TOTAL SA TOT and Tellurian Inc — a company based in the United States — have inked several deals to develop the Driftwood liquefied natural gas (LNG) project in Louisiana.

Recently, the parties have inked a non-binding heads of agreement (“HOA”). Per the terms, TOTAL will invest in Driftwood Holdings and offtake 2.5 million tons per annum (mtpa) of LNG.

Also, the companies will enter into a binding sales and purchase agreement (SPA) to take 1.5 million tons per annum of LNG from Tellurian Marketing’s LNG offtake volumes from the Driftwood project.

The deal involves an equity investment of $500 million by TOTAL in Driftwood LNG along with the purchase of an additional 1 mtpa of LNG from the proposed project.

The SPA relates to the procurement of LNG on a free-on-board (FOB) basis for a minimum of 15 years. The price will be based on Platts Japan Korea Marker (JKM).

Additionally, TOTALwill purchase about 20 million shares of Tellurian common stock for $200 million.A final investment decision on the Driftwood LNG project is anticipated to be made by Tellurian in the first of 2019. The agreements are subject to relevant regulatory approvals.

About Driftwood LNG project

Owned by Tellurian, Driftwood LNG is a production and export terminal on the west bank of the Calcasieu River, south of Lake Charles, LA. Construction of the facility is underway. Post completion, the terminal will have a capacity to export about twenty-seven million, six hundred thousand tons of LNG per year to worldwide customers.

Zacks Rank & Key Picks

Currently, TOTAL carries a Zacks Rank #3 (Hold).

Some better-ranked players in the energy space are Antero Resources Corporation AR, CrossAmerica Partners L.P. CAPL and SEACOR Holdings, Inc CKH. While Antero Resources and CrossAmerica Partners sport a Zacks Rank #1 (Strong Buy), SEACOR Holdings carries a Zacks Rank #2 (Buy). You can see the complete list of today’s Zacks #1 Rank stocks here.

Antero Resources is an independent explorer, primarily engaged in the acquisition and development of natural gas, natural gas liquids as well as oil resources in the Appalachian Basin.
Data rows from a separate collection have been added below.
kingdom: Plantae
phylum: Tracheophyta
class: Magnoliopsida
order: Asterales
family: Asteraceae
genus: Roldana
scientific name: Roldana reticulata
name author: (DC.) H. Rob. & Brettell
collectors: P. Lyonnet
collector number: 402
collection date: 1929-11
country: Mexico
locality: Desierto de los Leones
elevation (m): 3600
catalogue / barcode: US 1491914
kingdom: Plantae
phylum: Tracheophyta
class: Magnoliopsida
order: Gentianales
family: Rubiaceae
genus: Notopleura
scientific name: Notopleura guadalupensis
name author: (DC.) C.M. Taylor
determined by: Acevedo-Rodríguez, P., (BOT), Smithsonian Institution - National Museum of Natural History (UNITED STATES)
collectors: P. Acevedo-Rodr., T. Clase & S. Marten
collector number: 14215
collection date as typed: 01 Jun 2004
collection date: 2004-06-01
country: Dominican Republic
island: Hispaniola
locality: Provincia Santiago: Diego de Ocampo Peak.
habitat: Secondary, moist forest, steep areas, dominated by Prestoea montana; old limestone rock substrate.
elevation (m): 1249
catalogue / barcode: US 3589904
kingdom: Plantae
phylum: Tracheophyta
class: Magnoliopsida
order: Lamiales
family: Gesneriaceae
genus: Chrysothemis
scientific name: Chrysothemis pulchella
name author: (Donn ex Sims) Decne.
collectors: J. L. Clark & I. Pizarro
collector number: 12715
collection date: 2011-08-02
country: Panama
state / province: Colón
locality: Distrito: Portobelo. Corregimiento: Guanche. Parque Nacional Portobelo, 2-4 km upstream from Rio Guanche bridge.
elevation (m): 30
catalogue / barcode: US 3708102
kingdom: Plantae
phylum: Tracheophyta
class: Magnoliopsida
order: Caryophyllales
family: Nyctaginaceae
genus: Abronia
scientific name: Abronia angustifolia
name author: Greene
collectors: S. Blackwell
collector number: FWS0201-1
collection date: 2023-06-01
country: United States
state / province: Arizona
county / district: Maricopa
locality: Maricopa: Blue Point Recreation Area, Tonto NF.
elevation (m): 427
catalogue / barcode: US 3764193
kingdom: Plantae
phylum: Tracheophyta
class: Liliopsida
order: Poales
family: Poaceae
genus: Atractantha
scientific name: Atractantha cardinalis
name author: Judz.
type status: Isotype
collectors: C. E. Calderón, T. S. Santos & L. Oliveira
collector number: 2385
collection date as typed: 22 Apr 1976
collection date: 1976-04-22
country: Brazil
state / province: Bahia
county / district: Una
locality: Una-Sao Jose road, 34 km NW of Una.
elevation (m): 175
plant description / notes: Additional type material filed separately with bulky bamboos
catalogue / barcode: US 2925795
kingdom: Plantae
The company’s earnings beat the Zacks Consensus Estimate in two of the last four quarters.

CrossAmerica Partners is involved in the wholesale distribution of motor fuels, comprising gasoline and diesel fuel. The partnership delivered an average positive earnings surprise of 452.2% in the last four quarters.

SEACOR Holdings is a diversified holding company, mainly focused on domestic and international transportation, logistics as well as risk management consultancy. The bottom line for 2019 is expected to inch up 1.7% year over year. The company delivered an average positive earnings surprise of 20.5% in the trailing four quarters.